Nous avons donc vu que la régularisation est un outil mathématique permettant de s’intéresser à un problème mal-posé. En Corrélation d’Images Numériques, c’est donc un outil largement utilisé que ce soit pour une mesure d’un champ de déplacement entre deux états mais aussi pour une mesure de forme ou même pour initialiser proprement une mesure.

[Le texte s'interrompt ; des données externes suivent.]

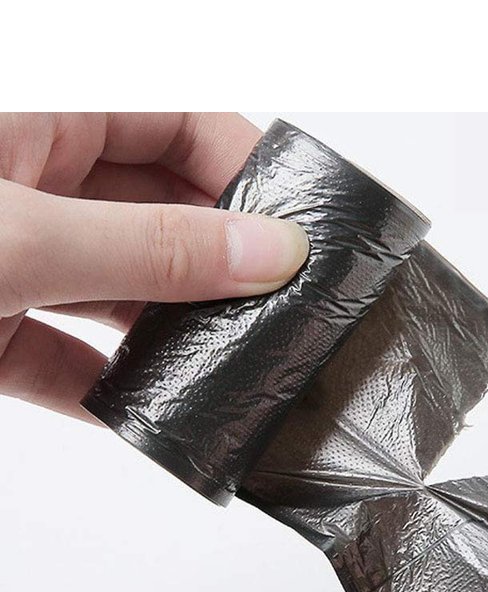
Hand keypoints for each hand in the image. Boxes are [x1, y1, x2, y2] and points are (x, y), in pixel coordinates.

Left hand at [0, 113, 308, 420]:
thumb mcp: (21, 238)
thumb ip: (149, 249)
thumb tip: (269, 253)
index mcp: (37, 119)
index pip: (175, 123)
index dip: (242, 170)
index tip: (295, 230)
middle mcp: (30, 184)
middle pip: (158, 213)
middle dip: (217, 264)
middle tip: (272, 305)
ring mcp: (13, 261)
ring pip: (118, 289)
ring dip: (170, 331)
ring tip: (225, 360)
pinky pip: (66, 356)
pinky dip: (108, 387)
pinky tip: (151, 411)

Cependant, au travers de ce chapitre, nous avons surtout pris conscience de l’importance de ces termes de régularisation. En effet, grâce à ces derniers, il est possible d’utiliser le « vrai » maillage Éléments Finis issu de la simulation et non plus un simple maillage adapté à la mesure mais pas à la simulation. Ceci crée un réel lien dans le dialogue essais/calculs sans passer par des hypothèses ou par de l’interpolation de données.
De plus, le fait d’ajouter des termes permet de prendre en compte le comportement de l’objet, non seulement pour régulariser la mesure mais également pour effectuer des mesures là où les caméras n’ont pas d’information. En effet, dans notre étude, l’idée est d’utiliser des caméras afin de « visualiser » le comportement d’une plaque en son plan moyen ou sur sa peau inférieure.
Afin de quantifier les incertitudes de mesures avec les différentes méthodes, des images synthétiques stéréo ont été créées. Ici, la création de ces images a également permis de prendre en compte un comportement mécanique.
Enfin, une approche intégrée dite « forte » a été mise en œuvre. Cette dernière offre la possibilité d’effectuer une mesure sur certains ddls seulement (ici ceux des bords non libres). La différence entre cette régularisation et les précédentes est que le critère mécanique est imposé.
Pour aller plus loin, les approches régularisées et intégrées sont largement utilisées afin d’identifier des paramètres matériaux. Cependant, dans ces travaux, aucune identification n’a été mise en place.